MPLS TE Autoroute Fundamentals

An MPLS Traffic Engineering (MPLS TE) tunnel is a unidirectional Label Switched Path (LSP) established between the tunnel head-end Label Switch Router (LSR) and tail-end LSR. Once the tunnel is established and operational, it’s ready to forward IPv4 data traffic. However, no traffic will enter the tunnel unless the IPv4 routing tables and CEF tables are modified. You can push the traffic into an MPLS TE tunnel with a static route or with policy-based routing (PBR) or modify the behavior of the link-state algorithm used to implement MPLS TE in your network.

The autoroute functionality configured with the tunnel mpls autoroute announce interface configuration command automatically inserts the MPLS TE tunnel in the SPF tree and ensures the tunnel is used to transport all the traffic from the head-end LSR to all destinations behind the tail-end LSR.

The following text written by Ivan Pepelnjak in 2010 was originally published on CT3 wiki. That web site became unreachable in early 2019. We retrieved the original text from the Internet Archive, cleaned it up, updated it with recent information if necessary, and republished it on ipSpace.net blog on December 4, 2020

Theory of operation

Autoroute is an extra step in the intra-area (or intra-level) best route selection process in OSPF or IS-IS. Without the autoroute-enabled MPLS TE tunnels, the SPF algorithm builds the shortest path tree (ignoring stub network IP prefixes) to compute the minimum cost to all other routers in the area and then selects the best routes based on the minimum cost toward individual IP prefixes. The autoroute computation modifies the shortest path tree on the tunnel head-end LSR before the best routes are selected: the path toward the tunnel tail-end LSR is replaced by a direct link (MPLS TE tunnel) in the SPF tree.

The modification of the SPF tree is local to the head-end router and does not affect the topology database or the SPF trees built by other routers.

Step-by-step autoroute example

The auroute functionality will be illustrated in a simple Service Provider network. The network has five core routers connected in a ring and two access routers connected to two of the core routers:

Sample MPLS TE network

Sample MPLS TE network

IS-IS is used as the routing protocol in the network and the IS-IS circuit costs have been set to 10 on the core links and to 50 on the access links.

Once the IS-IS adjacencies have been established and the link state information distributed between the routers, the information stored in the IS-IS topology database of router A represents the following graph:

Link state topology graph

Link state topology graph

SPF tree built on router A

When the router A runs the SPF algorithm, the link between nodes C and D is not used in the shortest-path tree; all the traffic from router A to router Y flows through routers E and D.

SPF tree created in router A

SPF tree created in router A

The traffic from router X to router Y also flows through routers E and D. A is the downstream router of router X; whatever routing decisions router X makes, once the packet arrives at router A, it’s forwarded using the CEF tables in router A.

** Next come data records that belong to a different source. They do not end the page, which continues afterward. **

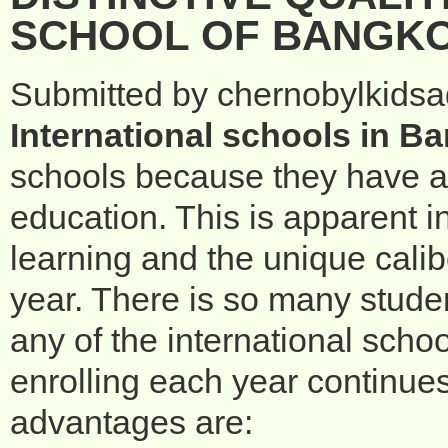
SCHOOL OF BANGKO
Submitted by
chernobylkids
International schools in B
schools because they have a 
education. This is apparent i
learning and the unique cali
year. There is so many studen
any of the international scho
enrolling each year continues
advantages are:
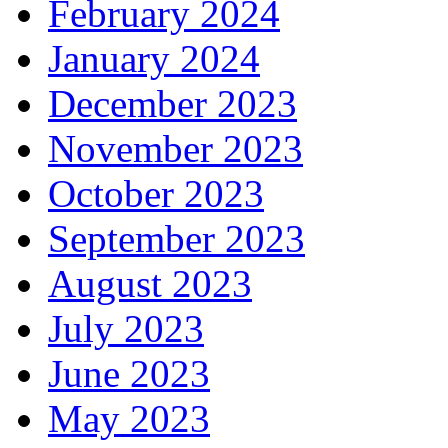
February 2024
January 2024
December 2023
November 2023
October 2023
September 2023
August 2023
July 2023
June 2023
May 2023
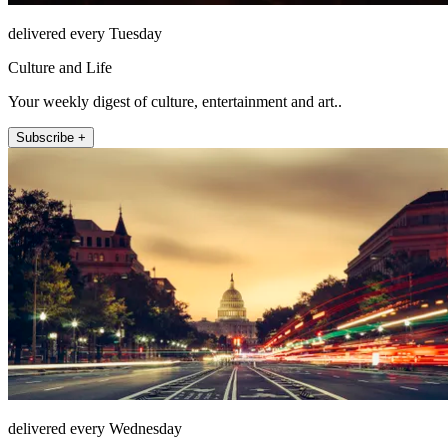
delivered every Tuesday
Culture and Life
Your weekly digest of culture, entertainment and art..
Subscribe +
delivered every Wednesday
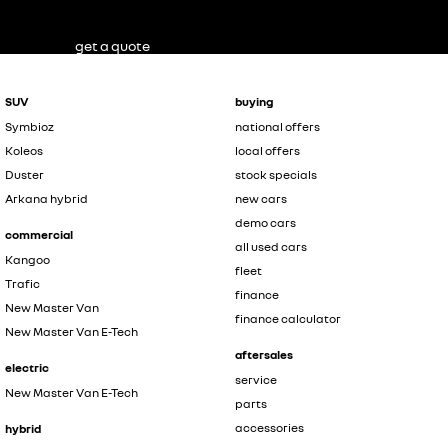
get a quote
SUV
buying
Symbioz
national offers
Koleos
local offers
Duster
stock specials
Arkana hybrid
new cars
demo cars
commercial
all used cars
Kangoo
fleet
Trafic
finance
New Master Van
finance calculator
New Master Van E-Tech
aftersales
electric
service
New Master Van E-Tech
parts
accessories
hybrid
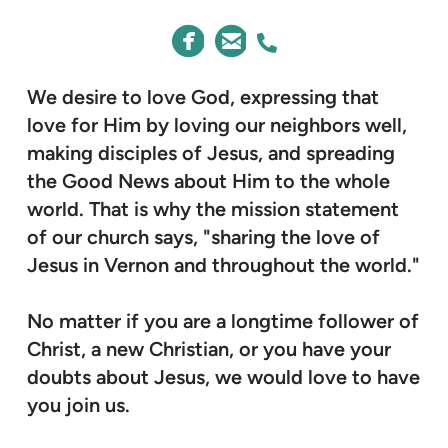
CIRCLEFACEBOOK
CIRCLEEMAIL
ALTERNATE PHONE



We desire to love God, expressing that
love for Him by loving our neighbors well,
making disciples of Jesus, and spreading
the Good News about Him to the whole
world. That is why the mission statement
of our church says, "sharing the love of
Jesus in Vernon and throughout the world."
No matter if you are a longtime follower of
Christ, a new Christian, or you have your
doubts about Jesus, we would love to have
you join us.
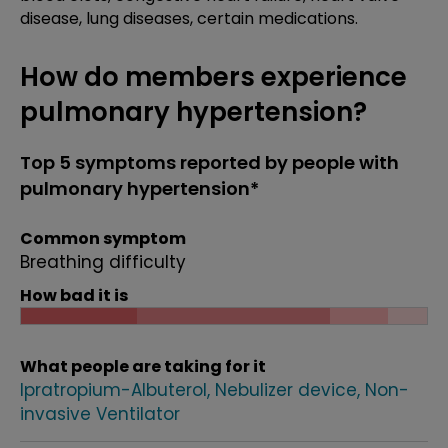
disease, lung diseases, certain medications.
How do members experience
pulmonary hypertension?
Top 5 symptoms reported by people with
pulmonary hypertension*
Common symptom
Breathing difficulty
How bad it is
What people are taking for it
Ipratropium-Albuterol
Nebulizer device
Non-
invasive Ventilator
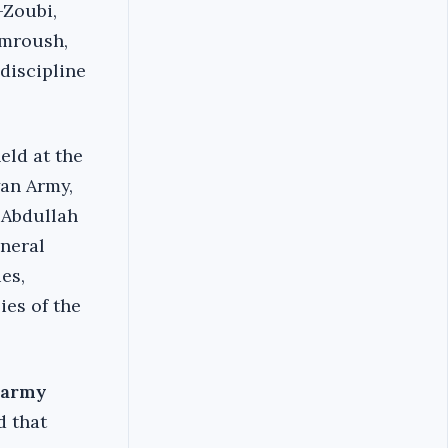
-Zoubi,
imroush,
 discipline
eld at the
yan Army,
 Abdullah
eneral
es,
ies of the
r army
d that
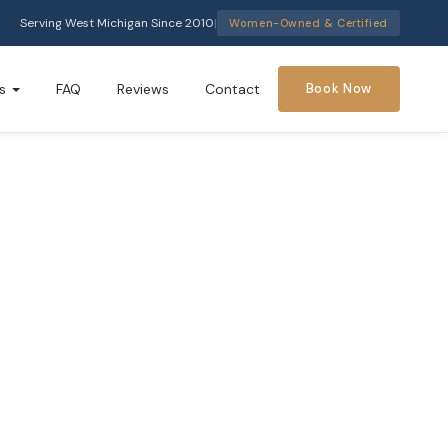
Serving West Michigan Since 2010
|
Women-Owned & Certified
s
FAQ
Reviews
Contact
Book Now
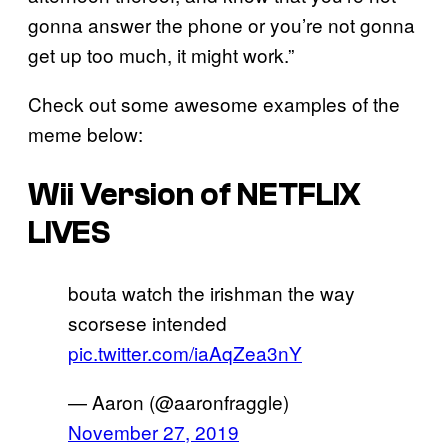
gonna answer the phone or you’re not gonna
get up too much, it might work.”
Check out some awesome examples of the
meme below:
Wii Version of NETFLIX
LIVES
bouta watch the irishman the way
scorsese intended
pic.twitter.com/iaAqZea3nY
— Aaron (@aaronfraggle)
November 27, 2019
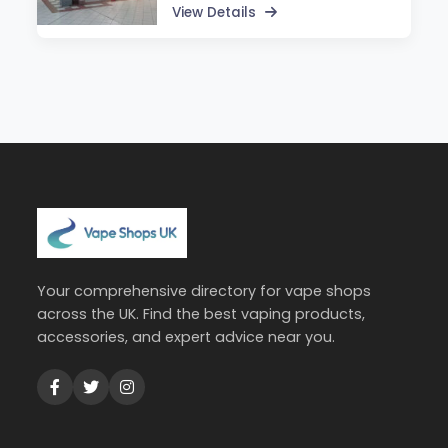
View Details
Your comprehensive directory for vape shops
across the UK. Find the best vaping products,
accessories, and expert advice near you.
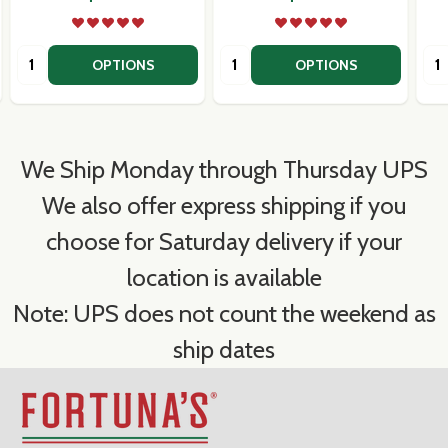
Quantity:
Quantity:
Qua
OPTIONS
OPTIONS
We Ship Monday through Thursday UPS
We also offer express shipping if you
choose for Saturday delivery if your
location is available
Note: UPS does not count the weekend as
ship dates
Footer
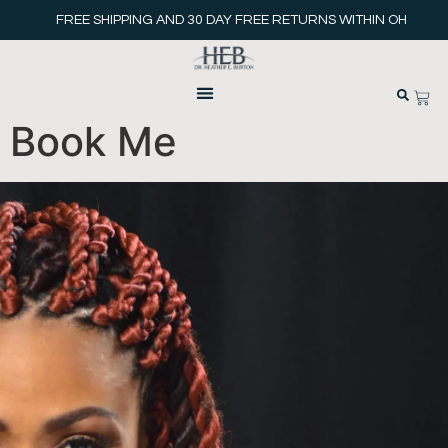
FREE SHIPPING AND 30 DAY FREE RETURNS WITHIN OH
Book Me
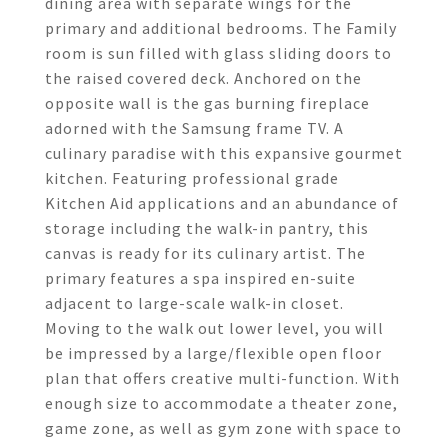
dining area with separate wings for the
primary and additional bedrooms. The Family
room is sun filled with glass sliding doors to
the raised covered deck. Anchored on the
opposite wall is the gas burning fireplace
adorned with the Samsung frame TV. A
culinary paradise with this expansive gourmet
kitchen. Featuring professional grade
Kitchen Aid applications and an abundance of
storage including the walk-in pantry, this
canvas is ready for its culinary artist. The
primary features a spa inspired en-suite
adjacent to large-scale walk-in closet.
Moving to the walk out lower level, you will
be impressed by a large/flexible open floor
plan that offers creative multi-function. With
enough size to accommodate a theater zone,
game zone, as well as gym zone with space to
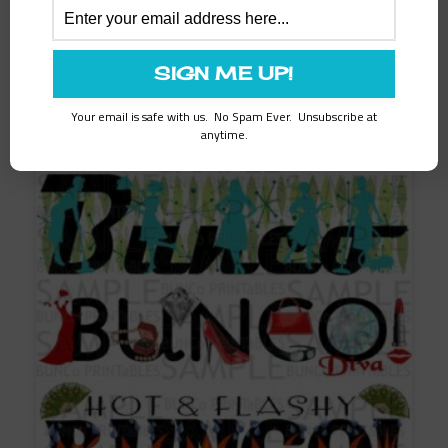
Related products
SALE!
Your email is safe with us. No Spam Ever. Unsubscribe at
anytime.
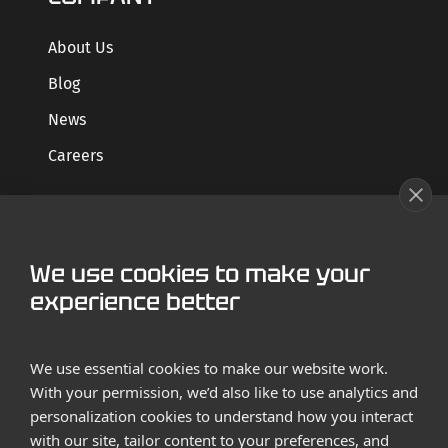
About Us
Blog
News
Careers
GET STARTED
We use cookies to make your
Contact us
experience better
Case Studies
We use essential cookies to make our website work.
With your permission, we’d also like to use analytics and
personalization cookies to understand how you interact
with our site, tailor content to your preferences, and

Creation of an MPLS TE tunnel

The network operator might decide to create an MPLS TE tunnel between routers A and D to utilize the alternate path A-B-C-D.

MPLS TE tunnel is created on router A

MPLS TE tunnel is created on router A

After the tunnel is created and the LSP from A to D is established, the tunnel interface state changes to up/up, but the tunnel is not yet used to forward the data traffic. The SPF tree in router A is not modified and although the tunnel is operational, it’s not used by the routing algorithm (IS-IS or OSPF) as there’s no router-to-router adjacency established over it.

MPLS TE tunnel is ignored by the SPF algorithm

MPLS TE tunnel is ignored by the SPF algorithm

You cannot establish a routing protocol adjacency across an MPLS TE tunnel as it’s a unidirectional path; the tail-end router has no means of sending the hello packets across the same LSP-based point-to-point link. You can, however, add the MPLS TE tunnel as a link in the IGP topology database with the MPLS TE Forwarding Adjacency functionality.

MPLS TE tunnel with autoroute

However, once the network operator enables autoroute functionality on the newly-created MPLS TE tunnel, the SPF algorithm uses the MPLS TE tunnel in its path calculation. After the SPF tree is built on router A, the path A-E-D is replaced by a direct link (MPLS TE tunnel) from A to D. From the perspective of router A, router D and all destinations beyond it reachable solely through the MPLS TE tunnel.

Autoroute MPLS TE tunnel is inserted in the SPF tree

Autoroute MPLS TE tunnel is inserted in the SPF tree

The MPLS TE tunnel replaces the original path computed by the SPF algorithm; after the autoroute is enabled, all the traffic from A to D flows through the MPLS TE tunnel established on the path A-B-C-D.

If you want to load-share the traffic between A and D across both paths (A-E-D and A-B-C-D), you have to create two MPLS TE tunnels between A and D. Multiple MPLS TE tunnels with the same tail-end LSR are inserted in the SPF tree and consequently used in the IP routing table.